He struggles mightily with his shooting his first couple weeks back. New York turns on him like he’s Reggie Miller. He bounces back. He always does. The Knicks best month of play in years, maybe decades, ends when he crashes to the floor against the Heat and separates his shoulder. He never plays another minute in New York, lost for the rest of the season. Jalen Brunson gets a new deal. Josh Hart gets a new deal. OG Anunoby gets the biggest deal in franchise history. The man who planted the first seed? Who tilled the fields alone for years? He gets traded on the eve of training camp.

Randle’s a Texas kid. He left Plano for the University of Kentucky, a college basketball capital. Spent most of his NBA career in Los Angeles and New York City. What did he think about Minnesota? How did he feel building up an iconic yet inept franchise, only to be cast aside once they’d reached a good cruising altitude? Nobody asked. Nobody cared. That’s the business he’s chosen.

- _RAW DATA_:
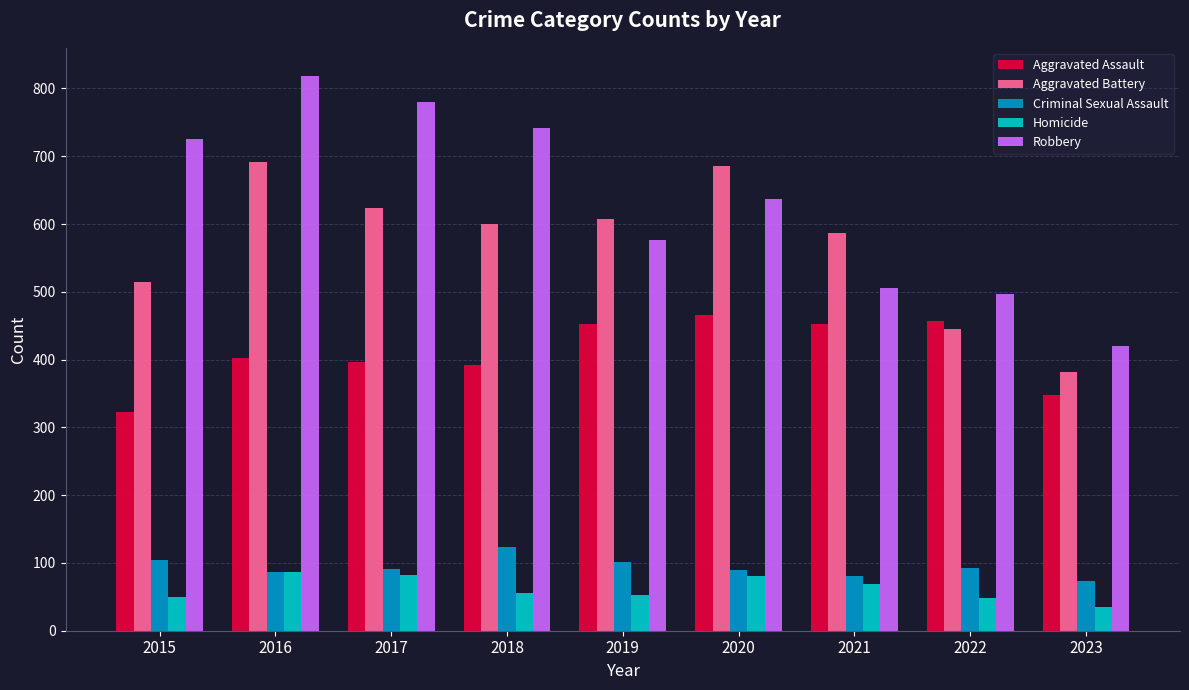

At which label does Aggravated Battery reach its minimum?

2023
==
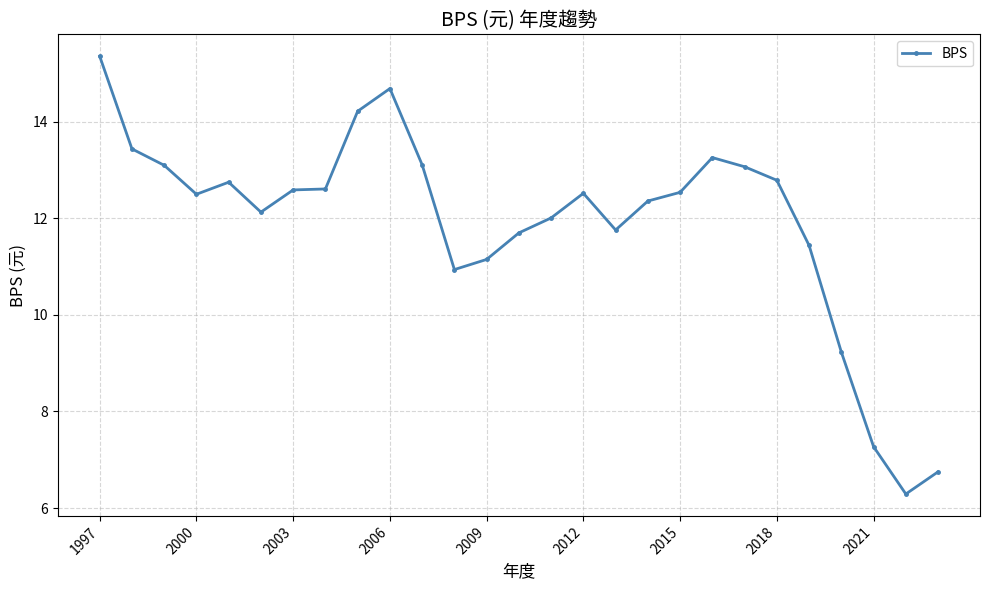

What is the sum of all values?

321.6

- _TASKS_:
A. Rewrite the paragraph of the Randle passage that begins "Randle's a Texas kid" as a short bulleted list that keeps its main facts.
B. Copy the part of the Randle passage from "Randle’s a Texas" to "business he’s chosen." word for word.

- _WRITTEN RESPONSES_:
A.
- Randle is from Texas. He left Plano for the University of Kentucky, a college basketball capital.
- He spent most of his NBA career in Los Angeles and New York City.
- Nobody asked what he thought about Minnesota, or how he felt about building up an iconic yet inept franchise only to be cast aside once it reached a good cruising altitude.
- Nobody cared, and that is the business he has chosen.

B.
Randle’s a Texas kid. He left Plano for the University of Kentucky, a college basketball capital. Spent most of his NBA career in Los Angeles and New York City. What did he think about Minnesota? How did he feel building up an iconic yet inept franchise, only to be cast aside once they’d reached a good cruising altitude? Nobody asked. Nobody cared. That’s the business he’s chosen.